**Problem statement**.
All records, exactly as written, minus the pictures: copy them out.

Change listing data
--- START ---

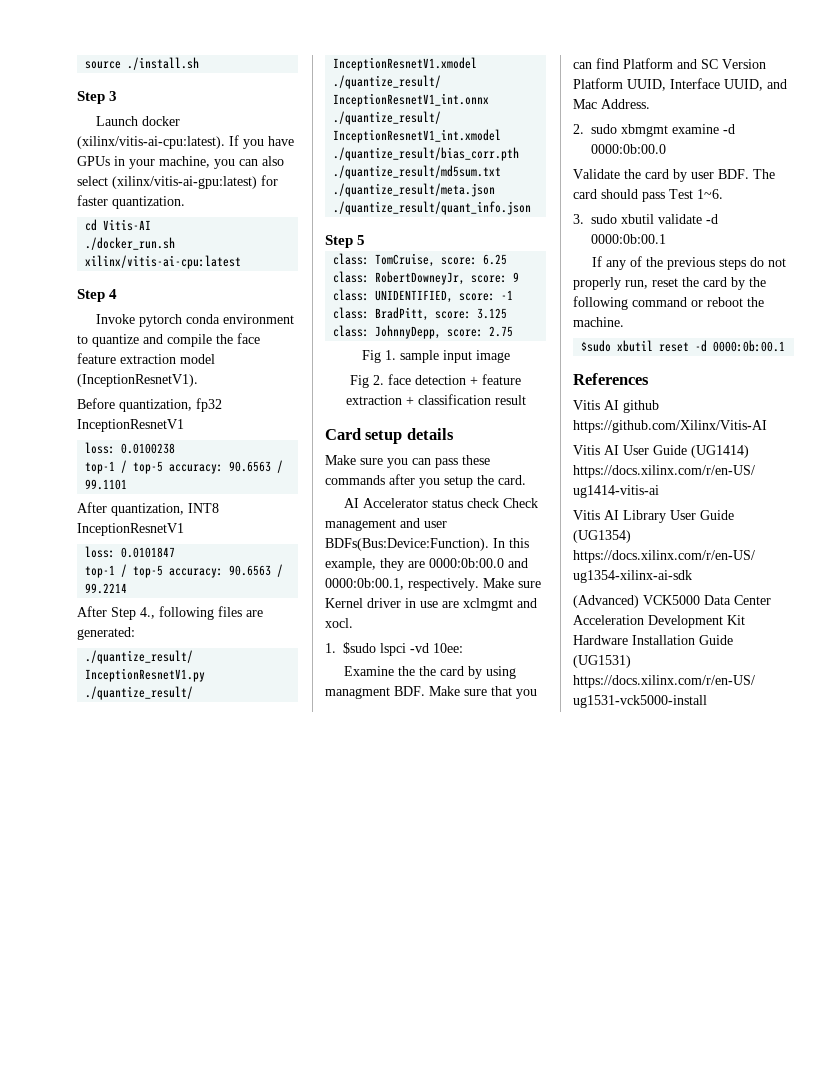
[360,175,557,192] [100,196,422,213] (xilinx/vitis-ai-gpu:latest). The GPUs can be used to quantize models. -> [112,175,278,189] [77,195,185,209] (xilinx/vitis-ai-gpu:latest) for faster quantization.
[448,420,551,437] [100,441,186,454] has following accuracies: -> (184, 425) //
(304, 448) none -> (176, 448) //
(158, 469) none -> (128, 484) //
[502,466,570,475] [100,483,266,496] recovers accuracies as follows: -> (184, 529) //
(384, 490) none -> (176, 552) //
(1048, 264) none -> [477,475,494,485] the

--- END ---

**Result for this task**.
[360,175,557,192] [100,196,422,213] (xilinx/vitis-ai-gpu:latest). The GPUs can be used to quantize models. -> [112,175,278,189] [77,195,185,209] (xilinx/vitis-ai-gpu:latest) for faster quantization.
[448,420,551,437] [100,441,186,454] has following accuracies: -> (184, 425) //
(304, 448) none -> (176, 448) //
(158, 469) none -> (128, 484) //
[502,466,570,475] [100,483,266,496] recovers accuracies as follows: -> (184, 529) //
(384, 490) none -> (176, 552) //
(1048, 264) none -> [477,475,494,485] the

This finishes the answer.